State public health director honors Illinois heroes for response in emergency situations
EMT shot while trying to save a shooting victim
SPRINGFIELD, Ill. – Dr. Damon T. Arnold, state public health director, today honored 16 people and organizations, including two EMTs (emergency medical technicians) who were shot at while transporting a victim to the hospital, for their heroic acts of courage as part of the Illinois Department of Public Health’s (IDPH) 21st Annual Emergency Medical Services Awards.
“Emergency workers put their lives on the line everyday and deserve our recognition,” said Dr. Arnold. “That’s what these awards are all about – saying thank you to men and women who selflessly respond to help people who need it.”
Firefighters, police, paramedics and others throughout the state send their nominations to IDPH annually for consideration. The recipients this year include individuals and crews who showed courage in the following emergency situations:
Patrick Bierman – East St. Louis
Lydia Cravens – East St. Louis
May 19, 2008 – Patrick Bierman and Lydia Cravens responded to a call of a double shooting in Washington Park. While transporting one of the victims to the hospital, a car pulled along side the ambulance and a suspect fired at least seven shots into the ambulance. Bierman was driving at the time and was hit by two bullets, one in the arm and the other in the chest. Bierman managed to safely pull to the side of the road where Cravens was able to quickly assess Bierman’s wounds, apply pressure and drive the ambulance to the hospital.
Jonathan Kross – Geneva
April 13, 2008 – Jonathan Kross was driving on a local toll road when he noticed a vehicle in a ditch. He pulled over and saw the driver collapse face first into water in the ditch. Kross was able to pull the driver out of the water, called 911 and started CPR.
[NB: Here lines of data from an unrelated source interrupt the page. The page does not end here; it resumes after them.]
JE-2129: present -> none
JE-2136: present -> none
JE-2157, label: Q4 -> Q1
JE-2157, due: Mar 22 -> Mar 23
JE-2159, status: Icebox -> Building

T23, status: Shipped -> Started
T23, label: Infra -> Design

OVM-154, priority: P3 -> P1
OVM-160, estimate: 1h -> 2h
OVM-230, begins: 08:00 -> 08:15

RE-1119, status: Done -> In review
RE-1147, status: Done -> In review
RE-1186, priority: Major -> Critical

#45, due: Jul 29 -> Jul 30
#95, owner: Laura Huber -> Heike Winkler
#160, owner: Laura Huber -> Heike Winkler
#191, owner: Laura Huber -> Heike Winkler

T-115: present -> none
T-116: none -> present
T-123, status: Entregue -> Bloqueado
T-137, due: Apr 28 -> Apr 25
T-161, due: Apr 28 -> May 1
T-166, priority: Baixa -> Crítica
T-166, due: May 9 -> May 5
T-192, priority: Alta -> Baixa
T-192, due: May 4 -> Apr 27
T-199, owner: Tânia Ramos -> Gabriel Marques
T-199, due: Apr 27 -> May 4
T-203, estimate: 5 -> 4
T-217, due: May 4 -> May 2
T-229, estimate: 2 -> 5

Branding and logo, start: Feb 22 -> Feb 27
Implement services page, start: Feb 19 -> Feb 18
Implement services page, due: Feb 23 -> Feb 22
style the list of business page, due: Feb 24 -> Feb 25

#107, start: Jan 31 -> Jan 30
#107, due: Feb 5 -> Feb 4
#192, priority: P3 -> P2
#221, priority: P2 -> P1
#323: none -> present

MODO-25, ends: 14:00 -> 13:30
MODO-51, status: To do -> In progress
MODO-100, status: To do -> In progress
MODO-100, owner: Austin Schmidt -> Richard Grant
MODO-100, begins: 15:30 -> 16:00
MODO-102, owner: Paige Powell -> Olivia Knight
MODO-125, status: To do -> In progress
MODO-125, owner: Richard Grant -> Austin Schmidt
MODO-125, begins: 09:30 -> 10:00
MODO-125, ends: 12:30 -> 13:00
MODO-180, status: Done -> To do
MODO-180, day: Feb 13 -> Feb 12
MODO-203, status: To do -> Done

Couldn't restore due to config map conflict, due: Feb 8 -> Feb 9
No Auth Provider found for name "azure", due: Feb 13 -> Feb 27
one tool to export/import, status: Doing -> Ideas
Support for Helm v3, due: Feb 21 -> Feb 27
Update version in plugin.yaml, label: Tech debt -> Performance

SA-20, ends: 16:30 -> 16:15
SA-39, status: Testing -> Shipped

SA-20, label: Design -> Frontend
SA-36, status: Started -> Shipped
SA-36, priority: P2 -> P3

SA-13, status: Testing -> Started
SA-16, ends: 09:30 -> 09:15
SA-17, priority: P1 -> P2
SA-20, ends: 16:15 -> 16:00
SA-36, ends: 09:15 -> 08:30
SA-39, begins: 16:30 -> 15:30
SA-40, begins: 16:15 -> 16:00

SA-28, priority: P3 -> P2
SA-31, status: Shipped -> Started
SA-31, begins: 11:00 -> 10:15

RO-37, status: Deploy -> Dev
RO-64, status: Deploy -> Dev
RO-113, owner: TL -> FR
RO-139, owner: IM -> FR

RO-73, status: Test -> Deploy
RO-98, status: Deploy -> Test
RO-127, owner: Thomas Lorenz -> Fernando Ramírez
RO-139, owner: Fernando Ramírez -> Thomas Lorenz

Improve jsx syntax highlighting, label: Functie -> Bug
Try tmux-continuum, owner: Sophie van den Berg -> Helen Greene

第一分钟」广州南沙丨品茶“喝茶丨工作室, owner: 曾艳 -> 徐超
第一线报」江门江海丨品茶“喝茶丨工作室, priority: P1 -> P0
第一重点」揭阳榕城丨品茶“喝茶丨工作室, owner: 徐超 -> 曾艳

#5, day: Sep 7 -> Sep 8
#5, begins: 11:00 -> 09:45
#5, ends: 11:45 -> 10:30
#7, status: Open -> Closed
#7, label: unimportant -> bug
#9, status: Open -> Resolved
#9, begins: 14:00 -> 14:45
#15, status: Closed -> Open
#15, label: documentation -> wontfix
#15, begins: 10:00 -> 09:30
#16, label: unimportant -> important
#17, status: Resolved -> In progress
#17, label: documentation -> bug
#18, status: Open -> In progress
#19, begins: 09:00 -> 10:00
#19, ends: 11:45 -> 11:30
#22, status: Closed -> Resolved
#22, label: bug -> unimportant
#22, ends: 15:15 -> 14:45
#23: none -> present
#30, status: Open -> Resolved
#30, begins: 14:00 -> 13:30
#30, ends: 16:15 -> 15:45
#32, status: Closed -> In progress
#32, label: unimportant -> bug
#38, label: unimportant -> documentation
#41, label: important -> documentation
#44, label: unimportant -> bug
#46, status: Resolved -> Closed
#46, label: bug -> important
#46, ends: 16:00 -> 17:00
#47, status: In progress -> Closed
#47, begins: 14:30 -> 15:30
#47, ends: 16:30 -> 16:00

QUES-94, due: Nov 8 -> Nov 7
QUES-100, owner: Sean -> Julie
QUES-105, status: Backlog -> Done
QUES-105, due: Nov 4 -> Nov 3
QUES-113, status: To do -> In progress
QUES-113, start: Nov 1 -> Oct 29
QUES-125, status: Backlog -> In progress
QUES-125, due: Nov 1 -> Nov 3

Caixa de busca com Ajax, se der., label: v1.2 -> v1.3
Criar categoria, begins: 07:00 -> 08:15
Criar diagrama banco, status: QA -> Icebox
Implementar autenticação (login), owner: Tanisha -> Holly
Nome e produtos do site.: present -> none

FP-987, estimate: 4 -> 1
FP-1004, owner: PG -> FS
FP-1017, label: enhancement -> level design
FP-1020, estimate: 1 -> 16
Harlem Rescue Ambulance Crew – Jeff Brandenburg, Mike Powell, Robert Gonia
Harlem Firefighter Crew – Rico Vanderheyden, Mike Morrison, Matt Bush, Aaron Miller
February 17, 2008 – The Harlem Rescue Ambulance and Firefighter crews responded in a severe ice storm to a woman in labor. Due to the steepness of the driveway and the ice, the crews were not able to get a vehicle to the house. After attempting to get the patient down the driveway, including the use of a toboggan, they delivered the baby at the house.
Brian Jirus – South Wilmington
Monty Serena – South Wilmington
January 8, 2008 – While answering calls due to flooding, firefighters Brian Jirus and Monty Serena responded to smoke in the basement of a house. When they arrived they found an elderly female in the front yard without a pulse and not breathing. They initiated CPR and used an AED before the ambulance arrived. The quick action by these firefighters, who are not EMT trained, saved this patient’s life.
Burl Boyd – Browning
William Tournear – Quincy
January 6, 2008 – Burl Boyd, an EMT-Paramedic, and William Tournear, an EMT-Basic, responded to a report of a woman in labor en route to the hospital. After finding the woman in a pickup truck on highway 57, they moved her to the ambulance where a baby boy was delivered 12 minutes later.
Anthony Slater – Carthage
July 6, 2007 – Anthony Slater, an EMT-Paramedic, responded as back-up with his partner to a report of a man not breathing. Upon arrival, Slater quickly identified that ongoing resuscitation efforts were unsuccessful and found the man’s airway was obstructed by food. Slater used airway equipment and forceps to dislodge the food allowing the man to breathe.
Kevin Swanson – Geneva
May 16, 2007 – Kevin Swanson and his daughter were driving through a residential area when they noticed a man laying in his front yard with a lawn mower partially on top of him. Swanson, an EMT-Paramedic with the Geneva Fire Department, quickly went to work administering CPR until an ambulance arrived and assumed care.
These are just a few of the many heroic acts people dedicated to saving lives do on a regular basis. Members of emergency medical services ( EMS) teams spend thousands of hours in specialized training and continuing education to enhance their lifesaving skills. Approximately two-thirds of all EMS providers are volunteers.
In Illinois there are 63 EMS resource hospitals, 64 trauma centers, 16,940 first responders, 21,331 basic EMTs, 1,180 intermediate EMTs, and 12,131 paramedic EMTs.